Task statement –
Here, the job is to give back every entry below unchanged, omitting pictures.

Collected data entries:

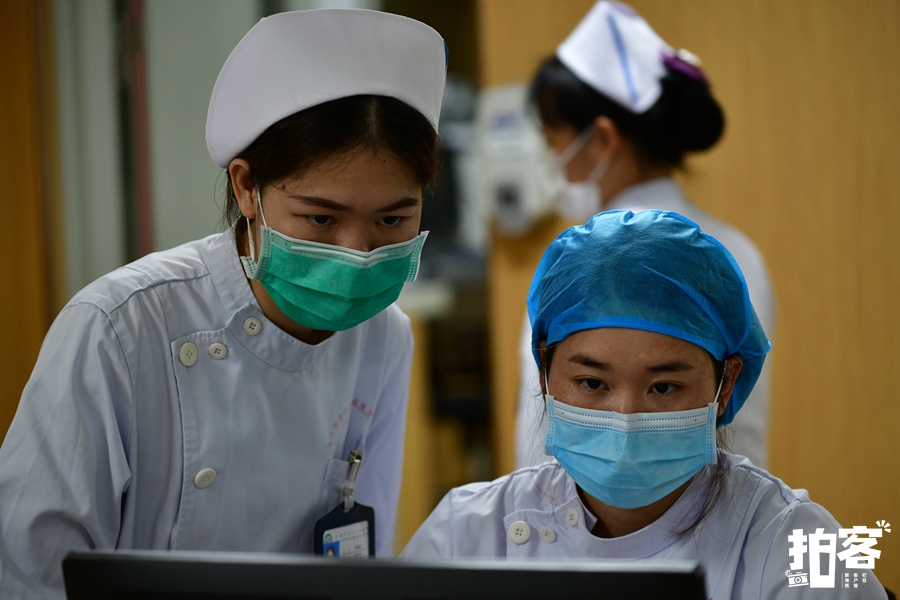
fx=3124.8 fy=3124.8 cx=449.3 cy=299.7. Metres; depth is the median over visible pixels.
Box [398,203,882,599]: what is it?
woman
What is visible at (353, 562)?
monitor
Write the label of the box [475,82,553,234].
wall dispenser
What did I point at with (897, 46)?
wooden wall
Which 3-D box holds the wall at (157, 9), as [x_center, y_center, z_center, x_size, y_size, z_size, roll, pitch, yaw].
[-0.645,-0.293,6.974,0.546,2.552,0.421,-1,2,6]
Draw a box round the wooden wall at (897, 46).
[482,0,899,590]
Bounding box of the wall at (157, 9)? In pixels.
[43,0,281,301]
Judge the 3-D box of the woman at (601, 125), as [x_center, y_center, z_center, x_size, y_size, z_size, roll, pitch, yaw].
[0.306,0.224,4.946,0.402,1.281,0.622,-1,2,6]
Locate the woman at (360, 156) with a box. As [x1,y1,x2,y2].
[0,5,441,599]
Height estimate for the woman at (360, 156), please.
1.239 m
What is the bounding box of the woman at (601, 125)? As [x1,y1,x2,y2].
[509,2,777,473]
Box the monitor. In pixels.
[61,549,709,599]
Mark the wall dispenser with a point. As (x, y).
(515, 174)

Your solution –
fx=3124.8 fy=3124.8 cx=449.3 cy=299.7. Metres; depth is the median over visible pixels.
Box [398,203,882,599]: what is it?
woman
What is visible at (353, 562)?
monitor
Write the label of the box [475,82,553,234].
wall dispenser
What did I point at with (897, 46)?
wooden wall
Which 3-D box holds the wall at (157, 9), as [x_center, y_center, z_center, x_size, y_size, z_size, roll, pitch, yaw].
[-0.645,-0.293,6.974,0.546,2.552,0.421,-1,2,6]
Draw a box round the wooden wall at (897, 46).
[482,0,899,590]
Bounding box of the wall at (157, 9)? In pixels.
[43,0,281,301]
Judge the 3-D box of the woman at (601, 125), as [x_center, y_center, z_center, x_size, y_size, z_size, roll, pitch, yaw].
[0.306,0.224,4.946,0.402,1.281,0.622,-1,2,6]
Locate the woman at (360, 156) with a box. As [x1,y1,x2,y2].
[0,5,441,599]
Height estimate for the woman at (360, 156), please.
1.239 m
What is the bounding box of the woman at (601, 125)? As [x1,y1,x2,y2].
[509,2,777,473]
Box the monitor. In pixels.
[61,549,709,599]
Mark the wall dispenser with a point. As (x, y).
(515, 174)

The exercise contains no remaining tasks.